If you are a landlord or tenant, or you represent landlords or tenants, then you are probably familiar with estoppel certificates. While estoppel certificates are commonplace in commercial leasing and often treated as simple “form” documents, they can have significant consequences if their terms and provisions are not fully understood. For example, a tenant who executes an estoppel certificate without fully reviewing and understanding it may be giving up the right to assert important defenses to potential landlord claims under the lease.
Before we talk about what specifically should or should not be in an estoppel certificate, let’s take a moment to review exactly what an estoppel certificate is and why landlords ask their tenants to sign them in the first place. Most leases require the tenant to provide the landlord with an estoppel certificate upon request. Lenders and purchasers typically require a landlord to obtain an estoppel certificate from the major tenants of a property, or a specified percentage of tenants, upon a sale or refinancing of the property. Estoppel certificates are a significant issue in a sale or refinancing because they provide independent verification to the buyer or lender of the cash flow from the tenants’ rent payments. They also help the buyer or lender identify any lease defaults or disputes with tenants that could cause a problem after closing.

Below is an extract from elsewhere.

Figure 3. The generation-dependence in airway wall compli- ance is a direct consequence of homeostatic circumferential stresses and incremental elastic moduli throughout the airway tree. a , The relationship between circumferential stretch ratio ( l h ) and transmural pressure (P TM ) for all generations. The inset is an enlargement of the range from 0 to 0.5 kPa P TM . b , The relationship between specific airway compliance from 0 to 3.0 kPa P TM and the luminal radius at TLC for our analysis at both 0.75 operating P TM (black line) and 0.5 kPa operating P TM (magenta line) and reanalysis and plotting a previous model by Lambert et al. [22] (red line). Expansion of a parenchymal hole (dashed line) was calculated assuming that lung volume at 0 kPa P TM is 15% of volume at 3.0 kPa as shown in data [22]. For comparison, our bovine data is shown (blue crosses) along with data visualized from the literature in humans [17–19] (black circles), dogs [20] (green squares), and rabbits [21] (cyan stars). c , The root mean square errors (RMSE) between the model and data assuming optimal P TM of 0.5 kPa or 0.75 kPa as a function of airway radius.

In some cases, the lease will say exactly what information will be required to be included in the estoppel certificate. In other cases, the lease will contain little detail about the contents of the estoppel certificate. To avoid disputes about the content of the estoppel certificate, a good practice is to attach the actual form of estoppel certificate as an exhibit to the lease. Most often, the required information will include (a) the date of commencement; (b) a statement that the lease is unmodified and in full force and effect, or stating what modifications have been made; (c) the date to which rent has been paid; and (d) that there are no defaults by either party except as specified. If the landlord financed tenant improvements, then the estoppel certificate may state the remaining amount of the tenant improvement allowance. Depending on the buyer or lender’s requirements, there may be additional information or representations requested. The lease will typically require that the tenant return the executed estoppel certificate within a certain number of days after the landlord’s request. If the tenant fails to return the estoppel certificate in a timely fashion, the lease may give the landlord the right to execute the estoppel certificate on the tenant’s behalf.

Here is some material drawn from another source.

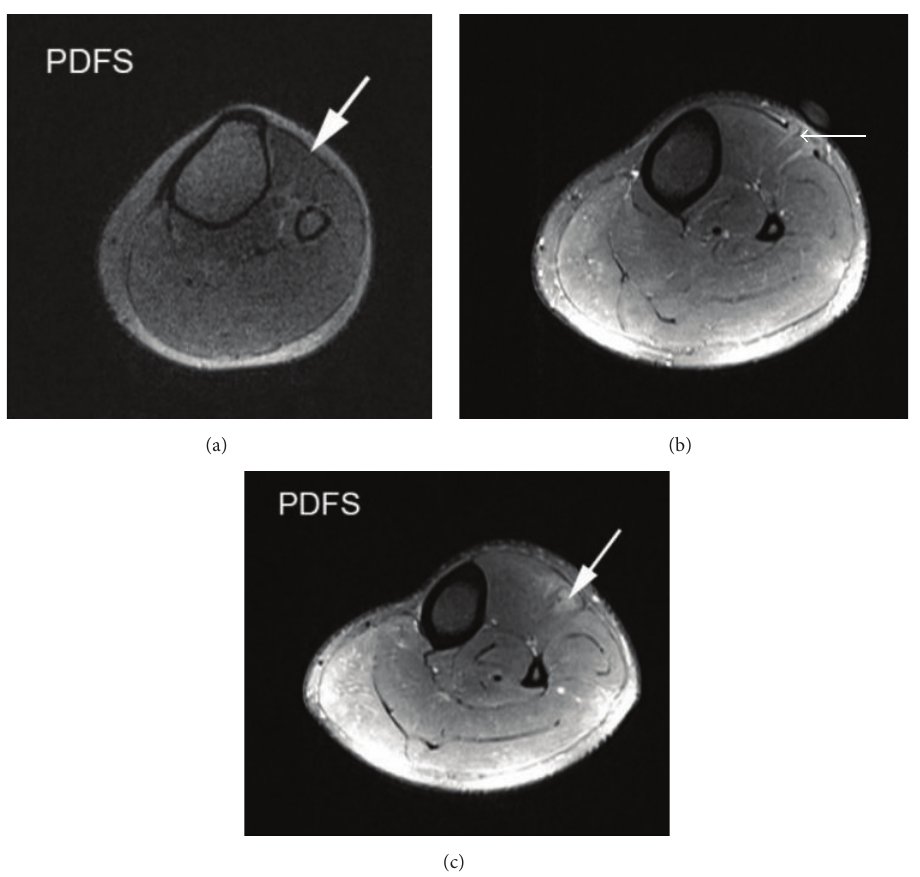
Figure 3: (a) Axial section of left upper leg PDFS sequence showing intact fascia overlying tibialis anterior muscle (marked by arrow). (b) Axial section of left upper leg PDFS sequence showing a defect in the fascia (marked by arrow) overlying tibialis anterior muscle at the level of the marker with resultant herniation of underlying muscle fibers. (c) Axial section of left upper leg PDFS sequence inferior to the level of defect showing intact fascia with a diffuse hyperintense signal in underlying tibialis anterior muscle due to muscle edema (marked by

By signing the estoppel certificate, the tenant “estops,” or prohibits, itself from taking a position contrary to what it stated in the certificate. Therefore, it is important to verify all the factual statements set out in the estoppel certificate and make sure they are true, and not too broad or overreaching. The tenant or tenant’s counsel should review the estoppel certificate against the lease requirements to make sure the statements in the estoppel certificate are consistent with what is required under the lease. The tenant must also pay close attention to the timeframe for responding, since failure to respond by the deadline may be a default under the lease.
The danger in certifying to something that is not accurate is that the tenant may be giving up the right to contest it at a later time. For example, a tenant who signs an estoppel certificate stating that there are no landlord defaults may have a difficult time later if it comes to light that there was a landlord default, even if it was unknown to the tenant at the time, during the period covered by the estoppel certificate. Therefore, the tenant or tenant’s counsel may try to limit the statements in the estoppel certificate by stating that they are true “to the best of tenant’s knowledge.” Above all, it is essential that the tenant confirm the accuracy of all the statements in the estoppel certificate prior to signing.